Ne Yapmalı, Nasıl Yapmalı?

16 Nisan’da yapılan referandum, ülkemizde kör topal sürdürülen demokrasiyi, daha doğrusu faşist bir diktatörlüğü yasal konuma dönüştürmüş bulunmaktadır. Her yeni bir durum, yeni çözümlemeler ve yeni yapılanmalar gerektirir. İstikrar ve gelişme adına yapılan referandumun gelişme ve istikrarın yerine kişi egemenliğini ülke başına bela edeceği açıktır. Özgürlükler ve kalkınma adına iktidar olan AKP ekonomik olarak ülkemize betonlaşmadan başka bir şey getirmemiştir. Tüm bu betona dayalı yatırımlar da ülkeye yolsuzluk ve fakirlikten öte yarar sağlamamıştır. Üretmeyen tüketen ekonomi, Osmanlı’nın son yılları gibi, borcu borçla ödeyerek ülkeyi tefecilerin kucağına oturtmuştur. Bugün bu iktidarla bu durumdan çıkış ve kurtuluş için önümüzde hiçbir ışık görünmemektedir.
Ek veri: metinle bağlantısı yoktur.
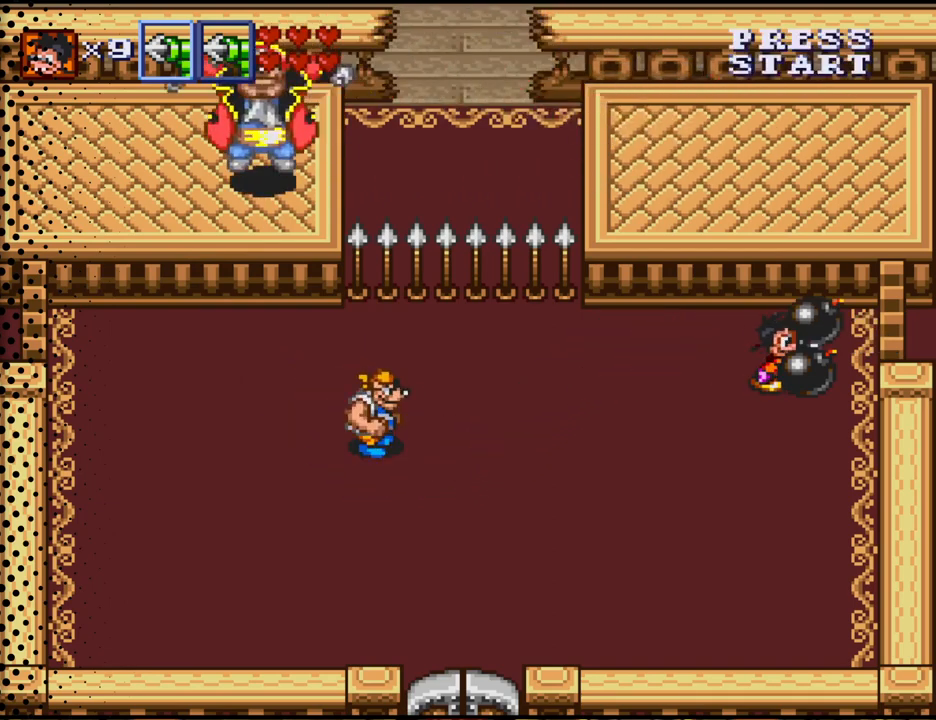
{"buttons": ["DPAD_LEFT"], "events": [[100, "B", "up"], [100, "DPAD_RIGHT", "up"], [367, "DPAD_LEFT", "down"], [500, "DPAD_DOWN", "up"]]}
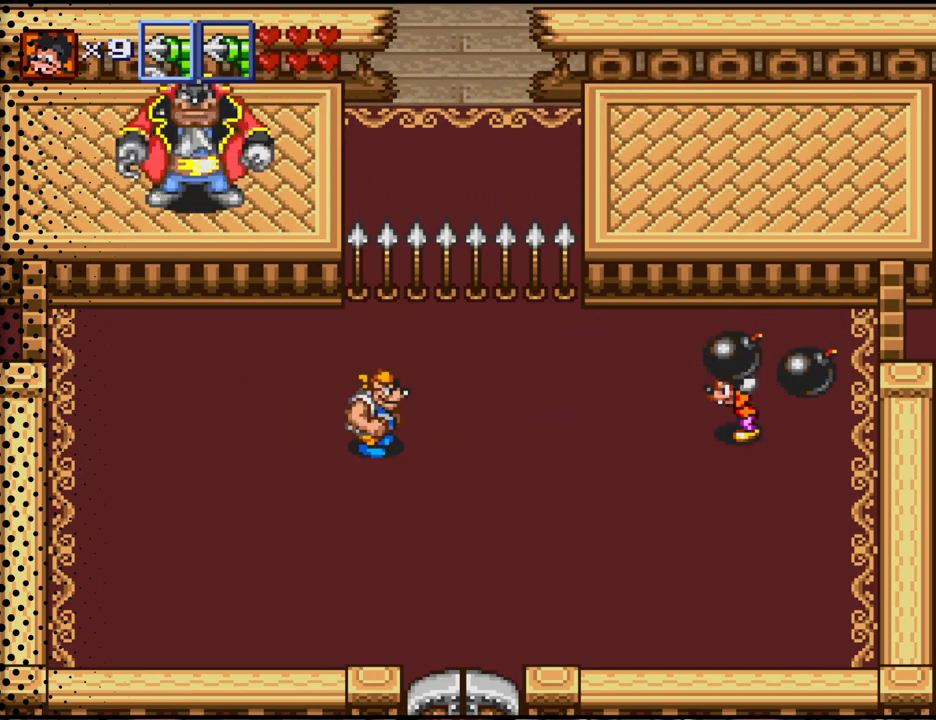
{"buttons": ["DPAD_UP", "DPAD_RIGHT"], "events": [[67, "B", "down"], [200, "DPAD_LEFT", "up"], [233, "B", "up"], [300, "DPAD_RIGHT", "down"], [300, "DPAD_UP", "down"], [333, "DPAD_UP", "up"], [500, "DPAD_UP", "down"]]}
AKP iktidar olduğu günden günümüze dek, istikrar teranesi ile hep istikrarsızlık yaratmıştır. Düşünce ve basın özgürlüğünden söz ederken ülkeyi dünyada cezaevlerinde en çok gazeteci barındıran ülkeye çevirmiştir. Kürt sorununu çeşitli söylemlerle çözme sevdasına kalkışarak, sorunu içinden çıkılmaz hale sokmuştur. Her attığı adımın sonunda ülke kan gölüne dönmüş, analar ağlamasın derken babalar ve çocuklar da ağlar olmuştur. Ülke bu tutarsız politikalar sonucu etnik olarak ikiye ayrılmış bulunmaktadır. Dinsel açıdan Alevi sorununu, açılımlar adı altında “ çalıştaylar”la çözümlemek yerine, mezhepler arası düşmanlığı körüklemiş, Alevi-Sünni ayrımını elle tutulur hale getirmiştir. Batılılaşma adına AB ile kurduğu ilişkiyi önce ileri aşamalara taşımış, iktidarda muktedir olduktan sonra “hey Avrupa” nutukları ile ilişkileri germiş içinden çıkılmaz hale sürüklemiştir. Emperyalizme karşıymış gibi sert tavırlar ve söylemlerle ülkeyi emperyalizmin tam kucağına oturtmuştur. Demokrasi yolsuzluğun ve yalakalığın bir aracı olarak kullanılmış, ülke saltanat kayıkları yerine çağdaş araçlar çöplüğüne dönüştürülmüştür.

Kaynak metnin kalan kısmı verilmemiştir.